Different from the mother not wanting to carry on the pregnancy, because this indicates her wanting the death of the baby.

Now, if you’re asking if it’s okay to remove the fetus which would be viable in this hypothetical scenario (BC technology) all because the mother doesn’t want to bring the baby to term, I don’t know.

Because in this hypothetical situation, the mother wants the child to be alive and the child will be alive. It’s almost like wanting an early Labour.
 
Why do you think it is that some people are bullimic? Don’t you think if they could control the digestion part they would, rather than resorting to the gross and unpleasant experience of purging?

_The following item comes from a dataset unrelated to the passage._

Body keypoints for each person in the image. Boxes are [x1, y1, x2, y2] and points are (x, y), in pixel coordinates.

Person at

Bullimia is what they do to because they can’t help the fact that the body processes the food that has been swallowed, but they don’t want to give up eating altogether.
But this is why we say bulimia is disordered. Because the person is going against the nature of their bodies.

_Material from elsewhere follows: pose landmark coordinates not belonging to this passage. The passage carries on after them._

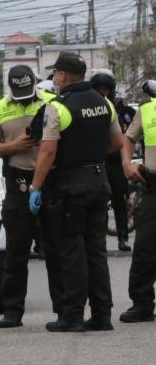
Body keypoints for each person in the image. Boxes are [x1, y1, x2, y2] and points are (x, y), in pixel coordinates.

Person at [28, 52, 127, 332]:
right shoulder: (104, 101)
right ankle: (101, 315)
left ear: (62, 75)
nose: (54, 78)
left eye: (56, 73)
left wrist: (36, 186)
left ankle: (71, 315)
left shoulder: (58, 107)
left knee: (72, 251)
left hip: (70, 185)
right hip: (99, 181)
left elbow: (47, 151)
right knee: (96, 251)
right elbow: (117, 142)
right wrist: (92, 155)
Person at [0, 66, 54, 329]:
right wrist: (14, 146)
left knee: (57, 248)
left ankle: (65, 307)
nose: (24, 97)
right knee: (15, 251)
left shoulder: (51, 102)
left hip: (50, 182)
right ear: (10, 87)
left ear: (35, 83)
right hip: (18, 184)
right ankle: (12, 310)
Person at [118, 80, 156, 323]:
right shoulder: (147, 110)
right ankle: (142, 304)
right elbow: (128, 139)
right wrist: (126, 163)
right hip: (152, 187)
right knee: (145, 248)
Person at [90, 70, 132, 253]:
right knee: (99, 202)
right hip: (97, 160)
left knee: (119, 201)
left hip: (115, 161)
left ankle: (123, 237)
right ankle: (100, 240)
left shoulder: (119, 107)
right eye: (99, 88)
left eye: (105, 88)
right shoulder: (89, 107)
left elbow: (128, 132)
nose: (103, 92)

Whether it’s sinful depends on the person’s moral culpability. Because bulimia nervosa is a mental illness, we can’t really comment about whether it’s a mortal sin.

But we know that the act is disordered, going against nature/God’s design for the body and hence wrong.

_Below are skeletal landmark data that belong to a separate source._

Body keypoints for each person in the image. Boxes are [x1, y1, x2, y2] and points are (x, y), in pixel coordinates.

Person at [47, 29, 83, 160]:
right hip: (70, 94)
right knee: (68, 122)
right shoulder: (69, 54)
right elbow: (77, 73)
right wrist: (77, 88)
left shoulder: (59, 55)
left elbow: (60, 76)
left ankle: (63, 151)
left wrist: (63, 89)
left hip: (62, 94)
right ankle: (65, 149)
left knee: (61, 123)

Abortion is akin to stopping the digestion (you’re going against the natural part of what happens next), although obviously the sin here is murder.
 
I agree that it is a natural process. I also agree that it is involuntary.
Consider menstruation as an example of the same.
You don’t have to consent to, or participate in, any action in order to menstruate. You do, however, have to participate in sexual relations in order to be impregnated. Not involuntary…
If the people having sex are using contraception, they are clearly not consenting to pregnancy.
If a skydiver wears a parachute, he’s clearly not consenting to falling to his death. Nevertheless, he freely chooses an action which might lead to that occurrence. It’s the consent to the foreseeable possibility that we’re talking about, here…
You have to be careful when saying that willing the cause means consenting to the effect.
I’m not. I’m saying that willing the cause means consenting to the possibility of the effect. Even that, I’d assert, is sufficient to be responsible for the effect.
 
In this context the lack of consent is the reason not the trauma.
I always go back to the story about the stowaway when that comes up. If a sailor finds a stowaway on board their ship or rescues one at sea aren’t they morally obligated to care for the stowaway? Even if they didn’t consent to do so or if it’s “inconvenient”. It doesn’t entitle them to throw the stowaway overboard.